ВОПРОС. Но ведь вы шпион и убийца, Гельмут. Или убийца и шпион — это как посмотреть. Мы не можем гарантировать, что вы выживете. Скажу честно: многие говорят, что лучше пуля в затылок, чем Колыма. Но шансы выжить у вас будут. Может быть, даже до старости доживете. Думали когда-нибудь, что доживете до старости? Смотрите, какой подарок вам делает судьба. Ну? Соглашайтесь, Лаубе, это очень щедрое предложение. Маленький шанс на жизнь. В условиях лагеря — совсем маленький. Но вы можете им воспользоваться. Может быть, напишете когда-нибудь воспоминания обо всем этом. Можете назвать их «От Гвадалахары до Колымы». Хорошее название придумал, правда?
ОТВЕТ. Да.
ВОПРОС. Ну как? Согласны?
ОТВЕТ. Согласен.
ВОПРОС. Как хорошо, когда попадаются сговорчивые люди. Особенно сговорчивые люди, которые любят жить. Но подробности мы обсудим уже завтра.
ОТВЕТ. А сейчас вы отправите меня спать?
ВОПРОС. Если бы все было так просто… Еще пара вопросов.
★ ★ ★
Из воспоминаний Гельмута Лаубе. Запись от 10 сентября 1969 года, Восточный Берлин
Как я уже говорил, для любого заключенного лагерная больница казалась недостижимым раем. Попасть в больницу означало, что ты не работаешь и ешь. Об этом мы и мечтать не могли. Я видел симулянтов, которые в отчаянии прокусывали себе язык до крови и делали вид, что харкают кровью. Глупые. Мне повезло. Я получил самый настоящий туберкулез — билет в светлое будущее на Колыме.
Со словами о рае я, конечно, перегнул, но все познается в сравнении.
На Колыме туберкулез не лечат — этот климат губителен для легких. После обследования больных отправляют в лагеря Большой Земли, где условия, конечно, в разы лучше (если, конечно, понятие «лучше» здесь вообще применимо). Скажем так: оказавшись на больничной койке Среднебеллага после барака и ежедневных изнуряющих работ, после пробирающего до костей холода и постоянной борьбы за выживание, я почувствовал себя так, будто получил свободу. Но из одного ада, где царит вечная борьба и ненависть, я попал в другой — в ад медленного угасания, липкой и тягучей смерти, в место, где каждый день засыпают и не просыпаются, в логово харкающих кровью безнадежно больных.
Заведующим туберкулезным отделением местной лагерной больницы был русский немец из Поволжья, звали его Карл Иванович Бергнер. Узнав мою фамилию, он заинтересовался мной уже при первом осмотре.
— Ну что, — сказал он, осмотрев мои документы. — Что русскому хорошо, то немцу смерть, да?
Я промолчал, потому что к горлу опять подкатывал приступ кашля.
— Ничего, ничего.

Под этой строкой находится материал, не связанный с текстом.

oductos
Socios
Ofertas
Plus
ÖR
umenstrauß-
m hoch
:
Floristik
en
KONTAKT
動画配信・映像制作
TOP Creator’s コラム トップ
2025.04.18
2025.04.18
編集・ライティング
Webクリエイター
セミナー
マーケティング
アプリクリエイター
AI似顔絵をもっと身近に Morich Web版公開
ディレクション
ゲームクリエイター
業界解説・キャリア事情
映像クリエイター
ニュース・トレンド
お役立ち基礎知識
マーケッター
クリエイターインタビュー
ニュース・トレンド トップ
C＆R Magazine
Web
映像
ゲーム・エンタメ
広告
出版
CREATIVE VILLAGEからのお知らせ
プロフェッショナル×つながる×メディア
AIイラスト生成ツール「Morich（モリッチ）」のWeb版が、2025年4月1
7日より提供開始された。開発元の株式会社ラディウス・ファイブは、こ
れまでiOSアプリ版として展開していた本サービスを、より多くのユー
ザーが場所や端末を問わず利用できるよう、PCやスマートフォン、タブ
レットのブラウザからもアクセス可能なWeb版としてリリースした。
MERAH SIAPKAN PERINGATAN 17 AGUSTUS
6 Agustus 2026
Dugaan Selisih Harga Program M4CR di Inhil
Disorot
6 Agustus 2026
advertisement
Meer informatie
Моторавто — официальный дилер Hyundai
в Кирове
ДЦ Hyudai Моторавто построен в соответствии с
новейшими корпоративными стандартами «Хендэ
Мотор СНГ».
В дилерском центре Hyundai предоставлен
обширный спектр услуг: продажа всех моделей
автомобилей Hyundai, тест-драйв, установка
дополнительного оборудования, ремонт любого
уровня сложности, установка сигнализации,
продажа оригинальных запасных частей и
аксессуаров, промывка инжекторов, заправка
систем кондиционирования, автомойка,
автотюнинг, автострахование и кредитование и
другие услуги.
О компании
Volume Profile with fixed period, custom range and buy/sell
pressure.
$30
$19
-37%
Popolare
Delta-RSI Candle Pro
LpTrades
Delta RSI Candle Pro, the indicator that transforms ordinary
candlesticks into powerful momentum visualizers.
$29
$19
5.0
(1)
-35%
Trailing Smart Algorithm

Сразу скажу, что у вас неплохие шансы не умереть. Вам повезло, что вы здесь, иначе… Когда вы заболели, десять дней назад? Иначе вы были бы уже мертвы. А вообще, удивительно, что вы выдержали путь сюда. На корабле и на поезде, да? Удивительно.
Прокашлявшись, я вдруг осознал, что впервые за все эти годы услышал обращение на «вы».
Доктор был совсем не похож на немца — широкое скуластое лицо, вьющиеся волосы с блестящей плешью и по-русски открытая улыбка: русские не улыбаются без причины, но когда они улыбаются, будьте уверены, что они делают это искренне. Другой вопрос — из каких побуждений.